You could argue that we should have put proj, ext and qa under the same git repository but I thought that would have been against the git philosophy of keeping different concepts in different repositories.
Does anyone have a solution (other than writing a script to do git pull on every dir under ~/dev) to this trivial problem?
Thanks,
Altan
Herr Doktor,
You are comparing apples to oranges. git-submodules is similar to svn:externals, aka svn-submodules. In fact, when you use the -r
to attach an svn submodule at a specific revision, the behavior is nearly identical. To commit with svn-submodules, you have to commit in each submodule directory separately, just as with git-submodules.
There is a big difference though: Most devs, at least during some phase of development, prefer to attach to a branch of each submodule, which is not supported by git-submodules. That can be useful for coordinated development. (Google's Repo tool a wrapper around Git, meant for use with Gerrit, a code-review tool, is sort of similar. But trust me: Stay away from Repo. It solves a different problem.) The huge drawback is that you cannot recover an exact contour of your codebase. That seems fine for awhile, but I've heard nasty war stories.

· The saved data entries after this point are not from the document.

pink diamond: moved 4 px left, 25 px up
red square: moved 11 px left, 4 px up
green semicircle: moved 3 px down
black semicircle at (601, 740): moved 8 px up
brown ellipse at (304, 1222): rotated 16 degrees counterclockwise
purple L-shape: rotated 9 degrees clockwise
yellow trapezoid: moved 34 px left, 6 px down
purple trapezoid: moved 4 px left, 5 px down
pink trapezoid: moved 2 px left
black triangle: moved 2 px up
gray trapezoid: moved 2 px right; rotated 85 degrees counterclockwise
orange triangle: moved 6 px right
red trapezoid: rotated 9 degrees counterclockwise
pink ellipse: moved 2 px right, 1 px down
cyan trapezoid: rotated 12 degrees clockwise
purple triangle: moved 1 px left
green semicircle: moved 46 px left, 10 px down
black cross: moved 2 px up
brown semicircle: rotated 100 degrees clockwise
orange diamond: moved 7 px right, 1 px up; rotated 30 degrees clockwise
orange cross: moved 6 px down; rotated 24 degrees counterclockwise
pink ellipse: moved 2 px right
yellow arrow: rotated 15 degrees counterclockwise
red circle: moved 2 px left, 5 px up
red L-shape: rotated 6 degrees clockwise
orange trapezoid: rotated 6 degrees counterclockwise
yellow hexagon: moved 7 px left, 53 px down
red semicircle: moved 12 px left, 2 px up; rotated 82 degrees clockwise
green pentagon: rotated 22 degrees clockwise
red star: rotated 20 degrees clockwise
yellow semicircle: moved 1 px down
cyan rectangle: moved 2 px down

The alternative for you is not Subversion, but simply a single repository, which could be in Git, Subversion, or whatever. But you actually want a combination of single repo and multiple repos, right? You want the benefits of each. So you need a more sophisticated solution.
One idea is to have one project repo, where you do most of your development, plus several separate repos, from which you distribute modules:
proj/.git
proj/subA
proj/subB
subA/.git
subB/.git
You could move code between them using rsync. The beauty is that you've made a sharp distinction between development and distribution. You develop your large project as normal, with branches, merges, etc. When you are ready to distribute a sub-directory as a library, you decide exactly what version of that library you want, and you copy it over to its own repo. When you need to merge instead of just copy, there is the git subtree merge strategy.
There is another system, built on top of the subtree-merge strategy. It's called git-subtrees, and it is part of git-1.7.11. Here is a nice description of its operation. You can see from the pictures that its timelines can look confusing, but functionally it's exactly what you want. Here is a more recent write-up, with excellent advice.
If you don't mind the extra 'update' step of git-submodules, but you're upset about how it handles conflicts, you could try giternal. The author has included a script to show how its behavior compares with git-submodules and braid (which is for vending submodules, but not merging them).
Personally, I like git-slave, which is a simple wrapper around git. Basically, it applies your gits
commands as git
commands to all your repos. It's really just a convenience. It's very easy to understand, has zero impact on the individual repos, and is great for branch-switching (which is not yet supported in git-subtrees).